I survived the day of singleton hell, only to be met with a dearth of good movies. I looked and I looked and they are nowhere to be seen. My only hope is a lone Norwegian candidate.
Salad days these are not. Take an enormous risk with your $10 or go rent a movie. It's what capitalists refer to as "voting with dollars."
No, I haven't lost my mind, I am just without options. I am really and truly recommending a Norwegian comedy about domestic life.
Think of it this way -- If this is what I'm recommending, then just imagine how much everything else must suck.
Welcome to Mooseport
A quaint little comedy about small town life (probably written and directed by a person who has never actually lived in a small town). This stars Ray Romano (block of wood) and Gene Hackman (vague recollection of acting superiority) as a local plumber and a former president vying for same mayoral office and eligible bachelorette.
I don't think there is a brand of weed strong enough to make find this amusing.
Speaking of weed, how can you have a comedy about the experiences of young Americans in Europe without having a layover in Amsterdam? Then you'd have to go to France to abate your munchies and don't forget the absinthe. This probably goes through every clich‚àö√† and predictable joke possible and then doesn't know when to stop.
Dude! I am so NOT seeing this movie!
Confessions of a Teenage Drama Queen
The thing is, I know a few adult drama queens who would happily give me two hours of ranting and raving for free, so why would I waste my $10 on this pile of crap.

* _RECORD EXCERPTS_
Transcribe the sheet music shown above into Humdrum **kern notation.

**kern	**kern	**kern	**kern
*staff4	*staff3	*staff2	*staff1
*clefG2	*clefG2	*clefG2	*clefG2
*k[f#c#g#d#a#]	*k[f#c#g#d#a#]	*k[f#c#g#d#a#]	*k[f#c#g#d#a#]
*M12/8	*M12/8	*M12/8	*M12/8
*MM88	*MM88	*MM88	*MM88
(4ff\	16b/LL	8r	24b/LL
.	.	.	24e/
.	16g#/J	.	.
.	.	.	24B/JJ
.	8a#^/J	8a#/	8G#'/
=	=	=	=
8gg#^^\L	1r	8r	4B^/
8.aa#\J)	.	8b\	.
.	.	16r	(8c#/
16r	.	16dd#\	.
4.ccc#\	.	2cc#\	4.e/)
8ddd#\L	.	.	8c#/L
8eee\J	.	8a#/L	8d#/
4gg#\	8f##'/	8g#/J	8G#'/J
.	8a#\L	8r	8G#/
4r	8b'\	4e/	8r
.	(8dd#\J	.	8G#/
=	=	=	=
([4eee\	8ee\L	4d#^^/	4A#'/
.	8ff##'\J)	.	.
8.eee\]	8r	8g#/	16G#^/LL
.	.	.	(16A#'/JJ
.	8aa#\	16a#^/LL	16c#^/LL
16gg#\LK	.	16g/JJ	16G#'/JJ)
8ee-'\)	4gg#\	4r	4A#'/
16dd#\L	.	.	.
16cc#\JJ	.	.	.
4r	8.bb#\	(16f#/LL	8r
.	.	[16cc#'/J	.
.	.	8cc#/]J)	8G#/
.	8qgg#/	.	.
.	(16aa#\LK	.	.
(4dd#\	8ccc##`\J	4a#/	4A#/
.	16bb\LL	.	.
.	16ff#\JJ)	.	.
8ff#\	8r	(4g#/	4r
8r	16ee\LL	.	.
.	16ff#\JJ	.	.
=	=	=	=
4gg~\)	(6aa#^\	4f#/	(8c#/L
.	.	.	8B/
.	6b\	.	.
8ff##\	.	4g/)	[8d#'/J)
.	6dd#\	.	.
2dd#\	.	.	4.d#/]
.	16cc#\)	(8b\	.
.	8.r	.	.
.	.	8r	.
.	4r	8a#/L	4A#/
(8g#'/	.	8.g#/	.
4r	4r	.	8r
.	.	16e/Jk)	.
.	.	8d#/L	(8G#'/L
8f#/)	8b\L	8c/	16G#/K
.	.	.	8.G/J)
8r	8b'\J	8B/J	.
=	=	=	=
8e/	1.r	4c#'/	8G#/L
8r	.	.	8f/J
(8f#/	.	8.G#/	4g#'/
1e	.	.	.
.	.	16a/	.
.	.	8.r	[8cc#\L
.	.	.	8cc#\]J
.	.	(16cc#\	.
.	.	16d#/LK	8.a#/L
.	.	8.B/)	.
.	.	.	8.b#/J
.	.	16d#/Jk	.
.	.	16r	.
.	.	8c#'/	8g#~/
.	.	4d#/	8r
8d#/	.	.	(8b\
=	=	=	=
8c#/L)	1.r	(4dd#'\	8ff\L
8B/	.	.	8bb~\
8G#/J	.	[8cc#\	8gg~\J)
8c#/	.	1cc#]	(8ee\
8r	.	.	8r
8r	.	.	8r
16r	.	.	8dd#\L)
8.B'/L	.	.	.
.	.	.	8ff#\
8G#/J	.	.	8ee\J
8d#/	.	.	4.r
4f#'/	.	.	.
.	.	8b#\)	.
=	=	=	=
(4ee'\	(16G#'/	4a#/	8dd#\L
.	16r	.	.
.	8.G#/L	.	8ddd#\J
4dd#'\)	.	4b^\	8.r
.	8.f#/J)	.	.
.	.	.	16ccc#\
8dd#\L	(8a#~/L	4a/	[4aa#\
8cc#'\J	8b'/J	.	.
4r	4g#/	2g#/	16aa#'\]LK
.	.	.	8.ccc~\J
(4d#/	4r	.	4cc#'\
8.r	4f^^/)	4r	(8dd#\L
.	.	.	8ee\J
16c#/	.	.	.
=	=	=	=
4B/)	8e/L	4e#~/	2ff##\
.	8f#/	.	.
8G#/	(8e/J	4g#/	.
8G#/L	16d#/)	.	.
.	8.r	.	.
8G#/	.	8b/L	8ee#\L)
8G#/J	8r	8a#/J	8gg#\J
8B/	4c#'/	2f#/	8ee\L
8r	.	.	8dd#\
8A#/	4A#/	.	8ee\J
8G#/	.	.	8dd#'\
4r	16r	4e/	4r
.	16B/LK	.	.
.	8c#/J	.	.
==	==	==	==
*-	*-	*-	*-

* _THINGS TO DO_
A – In the movie review, how much money does the writer say a moviegoer risks on a ticket?
B – Translate this sentence from the movie review into Spanish: "Take an enormous risk with your $10 or go rent a movie."
C – Decide whether each statement agrees with the movie review, and support each answer with the deciding words from it. (i) The writer recommends a Norwegian comedy about domestic life. (ii) In Welcome to Mooseport, the two main characters compete for a seat in Congress. (iii) The writer considers Confessions of a Teenage Drama Queen worth spending $10 on.

* _ANSWERS BELOW_
A – $10

B – Corre un riesgo enorme con tus $10 o ve a alquilar una película.

C –
(i) Yes: "I am really and truly recommending a Norwegian comedy about domestic life."
(ii) No: "vying for same mayoral office and eligible bachelorette."
(iii) No: "why would I waste my $10 on this pile of crap."